To celebrate the Apollo 13 mission 45 years ago, a Dallas auction house is selling several rare artifacts including a “Lunar Bible” and a plaque featuring a note of thanks to the module maker from one of the astronauts.
The item expected to garner the most interest at the Heritage Auctions event Friday is an assemblage of Apollo 13 material, including the netting ripped from Apollo 13’s Lunar Module “Aquarius.” The collection, with an estimated value of $20,000, also includes a note from lunar module pilot Fred Haise to the lunar module maker, Grumman’s George M. Skurla, in which Haise thanks Skurla for saving the crew’s life.
“My personal thanks for your leadership of the Grumman KSC Team that launched a better than perfect LM-7. Aquarius,” writes Haise, “serving as a lifeboat on the Apollo 13 aborted lunar mission, saved the crew even though pressed beyond design specs.”
The Apollo 13 moon mission was aborted about 200,000 miles from Earth when an oxygen tank exploded on April 13, 1970, causing another tank to fail and seriously jeopardizing the three-man crew’s ability to return home.
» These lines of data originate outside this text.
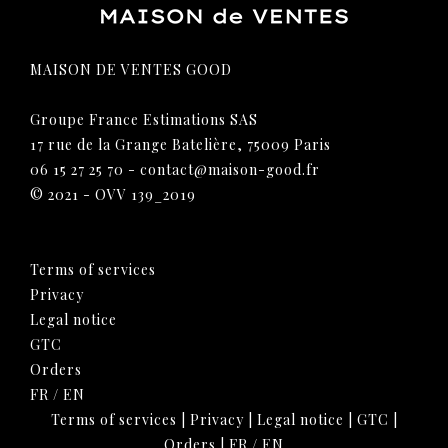
MAISON DE VENTES GOOD
Groupe France Estimations SAS
17 rue de la Grange Batelière, 75009 Paris
06 15 27 25 70
-
contact@maison-good.fr
© 2021 - OVV 139_2019
Terms of services
Privacy
Legal notice
GTC
Orders
FR
/
EN
Terms of services
|
Privacy
|
Legal notice
|
GTC
|
Orders
|
FR
/
EN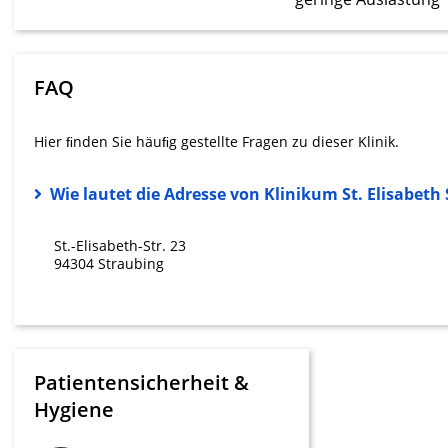
Messung der Werbeleistung
Messung der Performance von Inhalten
FAQ
Analyse von Zielgruppen durch Statistiken oder Kombinati
verschiedenen Quellen
Hier ﬁnden Sie häuﬁg gestellte Fragen zu dieser Klinik.
Entwicklung und Verbesserung der Angebote
Wie lautet die Adresse von Klinikum St. Elisabet
Verwendung reduzierter Daten zur Auswahl von Inhalten
IAB-Besonderheiten:
St.-Elisabeth-Str. 23
Verwendung genauer Standortdaten
94304 Straubing
Geräte anhand von aktiv angeforderten Informationen ident
Nicht-IAB-Verarbeitungszwecke:
Notwendig
Patientensicherheit &
Performance
Hygiene
Funktional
After the explosion, astronaut Jack Swigert famously said, “Houston, we’ve had a problem here.”
“It truly was America’s greatest, most successful failure,” said Michael Riley, senior historian and cataloger at Heritage Auctions. “Think about that. No lifeguard, no tow truck, no calling for a pick-up. The crew had only their own incredible tenacity, never-say-die attitude and one amazing lunar module to get them back to Earth, hundreds of thousands of miles away. That’s exactly what they did.”
Other items to be auction include an Apollo 13 silver Robbins medallion, which was originally in the collection of Swigert and was intended to go to the lunar surface. It has an estimated value of $7,000. There is also a certificate signed by the crew, which includes an American flag that was aboard the mission. It originally came from the personal collection of Lovell and is also valued at $5,000.
There is also the “Lunar Bible” number 14-9, one of only 12 rare and highly sought-after complete 1,245-page microform Bibles created for these Apollo missions. (It was printed in miniature out of necessity, given the size and weight constraints for flight to the lunar surface.) It reached the lunar surface on Apollo 14 with moonwalker Edgar Mitchell. Its estimated value is $75,000.